Reproduce the excerpt below about graphene's piezoelectric promise in full, word for word.

#### Excerpt

Graphene’s piezoelectric promise

Graphene, the ultra-durable carbon material that holds promise for a range of applications, has yet another trick up its single-atom-thick sleeve. Engineers at the University of Houston have used quantum mechanical calculations to show that, merely by creating holes of a certain configuration in a sheet of graphene, they can coax graphene into behaving like a piezoelectric material. Piezoelectric substances generate electricity in response to physical pressure, and vice versa, and scientists can use these materials for applications such as energy harvesting and artificial muscles, as well as to make precise sensors. Graphene itself is not naturally piezoelectric. But the Houston engineers reasoned that if they took either a semiconducting or insulator form of graphene, punched triangle-shaped holes into it, and applied a uniform pressure to the material, they could make that material act as though it were piezoelectric. The team’s calculations showed that triangular holes did indeed result in piezoelectric behavior, while circular holes – as they predicted – did not. They also found that graphene’s pseudo-piezoelectricity was almost as strong as that of well-known piezoelectric substances such as quartz. The authors suggest that triangular pores could be created in real graphene using electron-beam radiation in a lab, which means these calculations can be tested using existing methods. “Nature has dealt humankind … a very limited choice of effective electromechanical materials” that exhibit piezoelectricity, write the authors in their paper, accepted to the AIP’s Applied Physics Letters. Adding graphene to the list “could potentially open new avenues” of use, both for graphene and for applications that rely on piezoelectricity.

########
#### Data listing

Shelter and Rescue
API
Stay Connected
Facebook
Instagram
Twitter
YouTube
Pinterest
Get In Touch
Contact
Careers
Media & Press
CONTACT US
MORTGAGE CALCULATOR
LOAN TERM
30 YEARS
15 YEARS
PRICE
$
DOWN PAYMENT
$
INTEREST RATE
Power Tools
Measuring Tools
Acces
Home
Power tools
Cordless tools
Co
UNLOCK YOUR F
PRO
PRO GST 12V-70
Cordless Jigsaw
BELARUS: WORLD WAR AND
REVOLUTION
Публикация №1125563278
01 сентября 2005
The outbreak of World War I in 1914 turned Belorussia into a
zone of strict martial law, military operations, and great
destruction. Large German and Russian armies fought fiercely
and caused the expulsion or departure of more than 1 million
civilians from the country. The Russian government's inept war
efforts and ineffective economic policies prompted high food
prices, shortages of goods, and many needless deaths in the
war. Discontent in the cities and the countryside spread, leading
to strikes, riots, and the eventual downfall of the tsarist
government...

########
#### Data listing

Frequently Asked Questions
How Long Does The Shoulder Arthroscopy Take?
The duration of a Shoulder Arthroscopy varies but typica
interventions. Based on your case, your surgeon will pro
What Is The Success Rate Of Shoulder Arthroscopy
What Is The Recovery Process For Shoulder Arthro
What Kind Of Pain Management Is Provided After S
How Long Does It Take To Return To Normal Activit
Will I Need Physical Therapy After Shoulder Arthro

########
#### Data listing

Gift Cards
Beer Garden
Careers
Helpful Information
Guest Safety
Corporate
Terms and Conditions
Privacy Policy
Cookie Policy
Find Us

########

*Output below*
Graphene’s piezoelectric promise

Graphene, the ultra-durable carbon material that holds promise for a range of applications, has yet another trick up its single-atom-thick sleeve. Engineers at the University of Houston have used quantum mechanical calculations to show that, merely by creating holes of a certain configuration in a sheet of graphene, they can coax graphene into behaving like a piezoelectric material. Piezoelectric substances generate electricity in response to physical pressure, and vice versa, and scientists can use these materials for applications such as energy harvesting and artificial muscles, as well as to make precise sensors. Graphene itself is not naturally piezoelectric. But the Houston engineers reasoned that if they took either a semiconducting or insulator form of graphene, punched triangle-shaped holes into it, and applied a uniform pressure to the material, they could make that material act as though it were piezoelectric. The team’s calculations showed that triangular holes did indeed result in piezoelectric behavior, while circular holes – as they predicted – did not. They also found that graphene’s pseudo-piezoelectricity was almost as strong as that of well-known piezoelectric substances such as quartz. The authors suggest that triangular pores could be created in real graphene using electron-beam radiation in a lab, which means these calculations can be tested using existing methods. “Nature has dealt humankind … a very limited choice of effective electromechanical materials” that exhibit piezoelectricity, write the authors in their paper, accepted to the AIP’s Applied Physics Letters. Adding graphene to the list “could potentially open new avenues” of use, both for graphene and for applications that rely on piezoelectricity.